- _REQUIREMENTS_: Switch "scientific name" to "species name" in the part that opens with the line containing "common name: Meadowsweet" and closes with the end of the items. Write out only those lines, with nothing else changed.

- _DATA SECTION_:
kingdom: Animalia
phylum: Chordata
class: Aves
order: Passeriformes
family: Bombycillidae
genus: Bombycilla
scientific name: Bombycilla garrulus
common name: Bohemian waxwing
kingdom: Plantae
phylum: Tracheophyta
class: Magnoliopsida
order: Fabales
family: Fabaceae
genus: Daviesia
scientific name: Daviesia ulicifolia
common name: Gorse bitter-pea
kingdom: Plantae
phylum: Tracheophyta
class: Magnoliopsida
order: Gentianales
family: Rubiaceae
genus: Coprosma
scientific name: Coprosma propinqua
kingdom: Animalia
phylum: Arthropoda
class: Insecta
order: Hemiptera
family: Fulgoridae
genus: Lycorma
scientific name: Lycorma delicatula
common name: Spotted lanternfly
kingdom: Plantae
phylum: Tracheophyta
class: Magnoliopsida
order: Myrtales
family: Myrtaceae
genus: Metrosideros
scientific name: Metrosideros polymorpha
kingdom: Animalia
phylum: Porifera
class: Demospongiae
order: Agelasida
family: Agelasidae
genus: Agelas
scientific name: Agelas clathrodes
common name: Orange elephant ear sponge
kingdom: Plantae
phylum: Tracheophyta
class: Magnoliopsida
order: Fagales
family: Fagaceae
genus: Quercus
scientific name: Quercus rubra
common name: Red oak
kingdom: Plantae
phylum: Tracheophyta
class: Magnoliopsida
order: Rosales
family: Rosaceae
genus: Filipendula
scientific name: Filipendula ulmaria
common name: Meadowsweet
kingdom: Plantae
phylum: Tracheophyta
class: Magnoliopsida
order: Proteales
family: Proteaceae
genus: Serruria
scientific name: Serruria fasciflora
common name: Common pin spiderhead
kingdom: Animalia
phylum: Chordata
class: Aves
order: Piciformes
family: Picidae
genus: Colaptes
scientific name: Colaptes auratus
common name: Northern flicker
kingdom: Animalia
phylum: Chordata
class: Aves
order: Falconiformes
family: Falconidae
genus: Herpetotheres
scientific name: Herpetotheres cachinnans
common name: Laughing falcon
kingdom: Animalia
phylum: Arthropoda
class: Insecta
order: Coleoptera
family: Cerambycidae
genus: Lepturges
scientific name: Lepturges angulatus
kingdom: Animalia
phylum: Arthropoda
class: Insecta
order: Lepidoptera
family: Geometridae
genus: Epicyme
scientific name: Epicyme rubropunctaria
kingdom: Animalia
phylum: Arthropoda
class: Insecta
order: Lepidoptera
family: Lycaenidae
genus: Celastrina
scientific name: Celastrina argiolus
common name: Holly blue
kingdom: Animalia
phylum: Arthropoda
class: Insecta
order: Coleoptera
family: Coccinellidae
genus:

- _ANSWER TO THE PROBLEM_:
common name: Meadowsweet
kingdom: Plantae
phylum: Tracheophyta
class: Magnoliopsida
order: Proteales
family: Proteaceae
genus: Serruria
species name: Serruria fasciflora
common name: Common pin spiderhead
kingdom: Animalia
phylum: Chordata
class: Aves
order: Piciformes
family: Picidae
genus: Colaptes
species name: Colaptes auratus
common name: Northern flicker
kingdom: Animalia
phylum: Chordata
class: Aves
order: Falconiformes
family: Falconidae
genus: Herpetotheres
species name: Herpetotheres cachinnans
common name: Laughing falcon
kingdom: Animalia
phylum: Arthropoda
class: Insecta
order: Coleoptera
family: Cerambycidae
genus: Lepturges
species name: Lepturges angulatus
kingdom: Animalia
phylum: Arthropoda
class: Insecta
order: Lepidoptera
family: Geometridae
genus: Epicyme
species name: Epicyme rubropunctaria
kingdom: Animalia
phylum: Arthropoda
class: Insecta
order: Lepidoptera
family: Lycaenidae
genus: Celastrina
species name: Celastrina argiolus
common name: Holly blue
kingdom: Animalia
phylum: Arthropoda
class: Insecta
order: Coleoptera
family: Coccinellidae
genus:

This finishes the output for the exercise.